If you invite co-workers to a family event outside of the office, or if you hang out with each other socially, you can relax the formality and act as you would with any other friend, but within the work setting, a standard mode of interaction is a helpful policy. At a social event put on by the office, such as a holiday party, there's more ambiguity, but I think social cues are your best ally, and you need to be very aware of the signs you're getting from people. I hate to say it, but, being male, you are potentially subject to a different set of standards for physical contact, and you need to be sure that your friendliness can't be misconstrued as anything more. Also, you need to consider the hierachy at work, and whether the person you're about to hug is more or less senior than you. Hopefully, you have enough to do at work to keep you busy without all these considerations and you'll just avoid the hug.

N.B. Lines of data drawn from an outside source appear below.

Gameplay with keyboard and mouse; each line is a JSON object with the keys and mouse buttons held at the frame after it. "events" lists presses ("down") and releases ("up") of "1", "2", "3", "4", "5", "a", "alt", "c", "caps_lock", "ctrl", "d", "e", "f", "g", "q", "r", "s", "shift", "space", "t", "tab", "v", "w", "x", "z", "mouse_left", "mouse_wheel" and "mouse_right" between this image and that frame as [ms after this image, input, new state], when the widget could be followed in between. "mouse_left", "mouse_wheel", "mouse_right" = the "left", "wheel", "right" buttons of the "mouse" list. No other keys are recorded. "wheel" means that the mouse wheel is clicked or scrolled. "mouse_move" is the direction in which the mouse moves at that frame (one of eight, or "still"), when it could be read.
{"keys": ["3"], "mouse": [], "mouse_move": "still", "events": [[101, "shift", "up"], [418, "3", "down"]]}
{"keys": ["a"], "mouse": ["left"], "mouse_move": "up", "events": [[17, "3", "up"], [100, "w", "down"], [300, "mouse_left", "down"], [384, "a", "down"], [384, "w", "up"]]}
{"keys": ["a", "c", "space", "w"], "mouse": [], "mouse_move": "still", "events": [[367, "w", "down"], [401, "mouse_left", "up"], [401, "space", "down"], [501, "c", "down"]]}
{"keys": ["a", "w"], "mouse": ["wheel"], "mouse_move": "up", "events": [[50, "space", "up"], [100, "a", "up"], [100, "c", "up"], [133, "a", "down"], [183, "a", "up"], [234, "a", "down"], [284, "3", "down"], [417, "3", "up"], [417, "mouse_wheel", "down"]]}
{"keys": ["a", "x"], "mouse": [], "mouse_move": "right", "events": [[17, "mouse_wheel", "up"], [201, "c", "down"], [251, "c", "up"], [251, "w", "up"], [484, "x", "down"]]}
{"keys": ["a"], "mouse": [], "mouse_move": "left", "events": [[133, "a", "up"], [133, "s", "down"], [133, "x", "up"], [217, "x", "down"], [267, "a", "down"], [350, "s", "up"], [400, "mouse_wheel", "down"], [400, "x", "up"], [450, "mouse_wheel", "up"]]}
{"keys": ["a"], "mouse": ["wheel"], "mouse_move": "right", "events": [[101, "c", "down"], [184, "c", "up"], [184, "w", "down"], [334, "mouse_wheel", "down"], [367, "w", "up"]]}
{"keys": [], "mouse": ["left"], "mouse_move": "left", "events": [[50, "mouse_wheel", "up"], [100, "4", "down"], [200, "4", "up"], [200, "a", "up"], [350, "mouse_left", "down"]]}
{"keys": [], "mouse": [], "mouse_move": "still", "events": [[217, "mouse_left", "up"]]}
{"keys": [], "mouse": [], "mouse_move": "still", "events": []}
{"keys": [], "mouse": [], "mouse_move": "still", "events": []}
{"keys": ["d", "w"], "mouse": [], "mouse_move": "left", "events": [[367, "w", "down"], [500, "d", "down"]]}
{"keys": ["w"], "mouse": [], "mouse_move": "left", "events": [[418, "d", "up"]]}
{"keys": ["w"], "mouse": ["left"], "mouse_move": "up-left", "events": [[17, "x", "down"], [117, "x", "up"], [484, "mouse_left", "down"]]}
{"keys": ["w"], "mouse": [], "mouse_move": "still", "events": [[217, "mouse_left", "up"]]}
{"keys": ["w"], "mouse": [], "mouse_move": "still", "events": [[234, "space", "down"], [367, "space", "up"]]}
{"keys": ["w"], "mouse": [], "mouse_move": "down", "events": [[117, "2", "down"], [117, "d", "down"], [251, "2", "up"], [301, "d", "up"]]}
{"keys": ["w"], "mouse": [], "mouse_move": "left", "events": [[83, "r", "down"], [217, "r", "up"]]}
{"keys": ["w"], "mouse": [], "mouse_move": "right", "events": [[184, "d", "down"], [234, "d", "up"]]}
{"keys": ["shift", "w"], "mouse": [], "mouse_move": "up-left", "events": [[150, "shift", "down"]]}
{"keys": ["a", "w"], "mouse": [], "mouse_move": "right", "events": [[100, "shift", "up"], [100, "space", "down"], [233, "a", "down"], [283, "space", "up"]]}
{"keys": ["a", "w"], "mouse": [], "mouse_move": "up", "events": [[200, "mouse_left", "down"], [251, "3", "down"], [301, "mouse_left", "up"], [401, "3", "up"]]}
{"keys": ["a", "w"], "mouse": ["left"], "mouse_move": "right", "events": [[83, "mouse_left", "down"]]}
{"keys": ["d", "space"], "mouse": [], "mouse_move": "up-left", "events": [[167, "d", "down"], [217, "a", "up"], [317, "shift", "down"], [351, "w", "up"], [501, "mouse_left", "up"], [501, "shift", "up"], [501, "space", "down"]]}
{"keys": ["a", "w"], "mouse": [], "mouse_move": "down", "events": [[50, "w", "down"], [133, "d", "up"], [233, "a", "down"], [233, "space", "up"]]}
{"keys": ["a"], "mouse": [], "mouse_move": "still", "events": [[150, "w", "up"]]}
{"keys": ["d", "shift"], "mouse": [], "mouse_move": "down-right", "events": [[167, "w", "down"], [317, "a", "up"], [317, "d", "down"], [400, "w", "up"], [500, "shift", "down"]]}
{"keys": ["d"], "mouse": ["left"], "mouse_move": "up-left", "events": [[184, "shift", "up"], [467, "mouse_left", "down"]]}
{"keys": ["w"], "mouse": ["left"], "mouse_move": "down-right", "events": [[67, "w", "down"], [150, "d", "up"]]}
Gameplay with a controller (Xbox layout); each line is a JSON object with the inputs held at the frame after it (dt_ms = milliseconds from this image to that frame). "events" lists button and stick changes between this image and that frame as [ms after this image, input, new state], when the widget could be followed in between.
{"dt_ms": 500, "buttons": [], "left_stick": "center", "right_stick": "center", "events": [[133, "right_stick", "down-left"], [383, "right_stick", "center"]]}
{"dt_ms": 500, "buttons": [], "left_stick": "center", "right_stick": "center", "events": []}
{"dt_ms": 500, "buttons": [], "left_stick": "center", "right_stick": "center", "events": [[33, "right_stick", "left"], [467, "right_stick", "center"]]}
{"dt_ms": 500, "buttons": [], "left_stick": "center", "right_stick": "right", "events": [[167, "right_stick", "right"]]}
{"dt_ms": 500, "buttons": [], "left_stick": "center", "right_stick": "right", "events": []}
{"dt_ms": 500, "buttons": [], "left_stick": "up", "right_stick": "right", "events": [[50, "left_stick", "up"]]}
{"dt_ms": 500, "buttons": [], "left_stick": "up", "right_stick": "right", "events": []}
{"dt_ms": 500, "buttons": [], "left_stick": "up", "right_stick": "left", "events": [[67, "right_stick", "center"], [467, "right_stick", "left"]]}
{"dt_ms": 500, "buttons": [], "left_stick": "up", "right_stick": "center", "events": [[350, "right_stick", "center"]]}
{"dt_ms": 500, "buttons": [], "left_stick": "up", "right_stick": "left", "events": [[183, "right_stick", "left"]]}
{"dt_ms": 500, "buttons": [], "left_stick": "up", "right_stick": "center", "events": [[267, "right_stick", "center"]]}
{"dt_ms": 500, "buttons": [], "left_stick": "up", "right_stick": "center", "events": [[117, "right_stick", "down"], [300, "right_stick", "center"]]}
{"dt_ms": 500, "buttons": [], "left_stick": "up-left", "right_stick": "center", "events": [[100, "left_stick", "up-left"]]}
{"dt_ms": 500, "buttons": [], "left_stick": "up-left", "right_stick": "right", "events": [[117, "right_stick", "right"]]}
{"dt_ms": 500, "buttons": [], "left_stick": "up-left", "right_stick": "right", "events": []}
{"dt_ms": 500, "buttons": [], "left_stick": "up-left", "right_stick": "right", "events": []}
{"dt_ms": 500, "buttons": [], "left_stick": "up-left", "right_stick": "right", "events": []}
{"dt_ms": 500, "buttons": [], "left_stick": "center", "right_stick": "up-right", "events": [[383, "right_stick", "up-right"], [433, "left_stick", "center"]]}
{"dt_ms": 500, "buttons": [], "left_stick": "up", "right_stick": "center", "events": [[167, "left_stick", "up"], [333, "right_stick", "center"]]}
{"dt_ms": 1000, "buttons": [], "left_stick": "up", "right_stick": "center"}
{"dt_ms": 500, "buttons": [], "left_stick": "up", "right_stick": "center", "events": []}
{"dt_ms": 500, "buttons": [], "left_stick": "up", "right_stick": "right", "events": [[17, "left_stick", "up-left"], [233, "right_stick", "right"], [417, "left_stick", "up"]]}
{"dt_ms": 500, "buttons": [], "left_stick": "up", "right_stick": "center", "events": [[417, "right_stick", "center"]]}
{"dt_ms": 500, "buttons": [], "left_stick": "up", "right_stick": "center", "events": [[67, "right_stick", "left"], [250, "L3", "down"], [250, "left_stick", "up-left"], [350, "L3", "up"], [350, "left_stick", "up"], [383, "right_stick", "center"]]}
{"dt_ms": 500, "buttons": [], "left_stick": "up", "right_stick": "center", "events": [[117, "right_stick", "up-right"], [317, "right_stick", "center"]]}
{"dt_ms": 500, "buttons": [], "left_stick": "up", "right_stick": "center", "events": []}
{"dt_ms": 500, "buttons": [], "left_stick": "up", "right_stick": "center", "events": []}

Orthodox Jews who are shomer negiah avoid physical contact with members of the opposite sex, just as you said. However, some make exceptions for handshaking, which can be considered a "momentary act," putting it in a different category than other kinds of touching. This article does a good job of explaining this practice, as well as some exceptions to the rule and some suggestions for how to handle potential awkward encounters. If you meet a woman wearing a skirt below her knees, a shirt with sleeves covering her elbows and, if she's married, a hat or wig, it's safe not to try to shake her hand. Even if she's not shomer negiah, she certainly won't be offended by the lack of a handshake.
I would say the same, by the way, about most people and most physical contact. I think it's much worse to be overly forward and too physical than not to be physical enough. I've never missed a handshake, but I have regretted some unsolicited hugs (and don't get me started on cheek kisses from people I barely know). Pay attention to how others are interacting in a variety of settings and how people are responding to you, and I expect you'll be able to determine the best course.